Ich habe gerade eine Krise hinter mir (hoffe ich jedenfalls) in der ich nicht mehr die Kraft hatte, zu schreiben.... Ich glaub, ich bin nicht stark genug, das alles heil durchzustehen... Nun mal der Reihe nach:
Mein Schatz ist ja ins Spital gegangen, nachdem sich sein Zustand zu Hause rapide verschlechtert hat. Das ist am Mittwoch zwei Wochen her und leider... ist er immer noch dort.
Nachdem es ihm die ersten beiden Tagen mit Infusion und Morphium viel besser gegangen ist, gab er rapide ab. Ein Tag später musste das Morphium verdoppelt werden und er brauchte Beruhigungsmittel.
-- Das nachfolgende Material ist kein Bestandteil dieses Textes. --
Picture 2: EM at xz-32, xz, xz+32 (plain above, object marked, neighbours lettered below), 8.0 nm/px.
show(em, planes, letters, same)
Er schlief den ganzen Tag und erbrach sich hie und da. Trotzdem wurde die Chemo angefangen, da dies seine letzte Chance war. Er musste einen neuen Port einsetzten lassen und bekam eine Vollnarkose, da man auch gleich zwei sehr schmerzhafte Knubbeln im Narbengewebe wegnehmen wollte. Verdacht war Narbenbruch, herausgekommen sind Tumore, die in der bauchwand eingewachsen sind.... Nachdem das überstanden war, gings mit der Chemo los. Und das gab ihm den Rest. Das Erbrechen und die Schmerzen wurden unerträglich, er bekam soviel Temesta, dass er nur vor sich hindämmerte, die Augen tagelang nur halb öffnete und zu schwach war um richtig zu antworten. Dieser Anblick und der Gedanke daran, dass dies nun wochenlang so weitergehen könnte, liessen mich selber in einen Abgrund fallen. Ich erlebte die ganze Welt einige Tage lang wie in Zeitlupe, betäubt von Schmerz und Angst. Durch den hartnäckigen Beistand von Familienangehörigen habe ich meine Gefühle langsam wieder gefunden, bin aber immer noch erschöpft und möchte nur schlafen....
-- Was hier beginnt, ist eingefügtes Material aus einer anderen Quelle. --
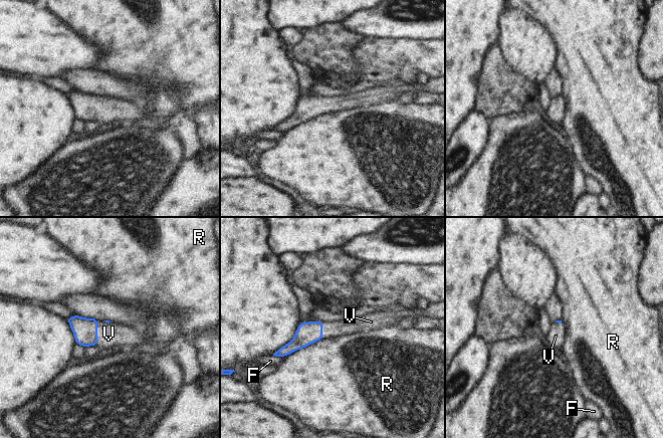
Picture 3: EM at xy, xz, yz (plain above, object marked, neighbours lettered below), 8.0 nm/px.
add(V)
V is the same cell, F and R are other cells; passes into it along (84, 331), (96, 333), (108, 334) in picture 3; the cell continues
Meinen Schatz hielten sie während den 5 Tagen Chemo einfach am Leben. Er bekam Flüssigkeit, Schmerzmittel und Schlafmittel, konnte aber auch nicht ernährt werden. Man hat uns mitgeteilt, dass er sich unter Umständen nicht mehr erholen werde und wohl auf die Palliativstation kommen werde und man hat ihn gefragt, ob er überhaupt nach der Chemo künstlich ernährt werden wolle... ich habe in dem Moment gehofft, er sage nein, damit dieses Leiden schneller zu Ende gehe, doch er wollte.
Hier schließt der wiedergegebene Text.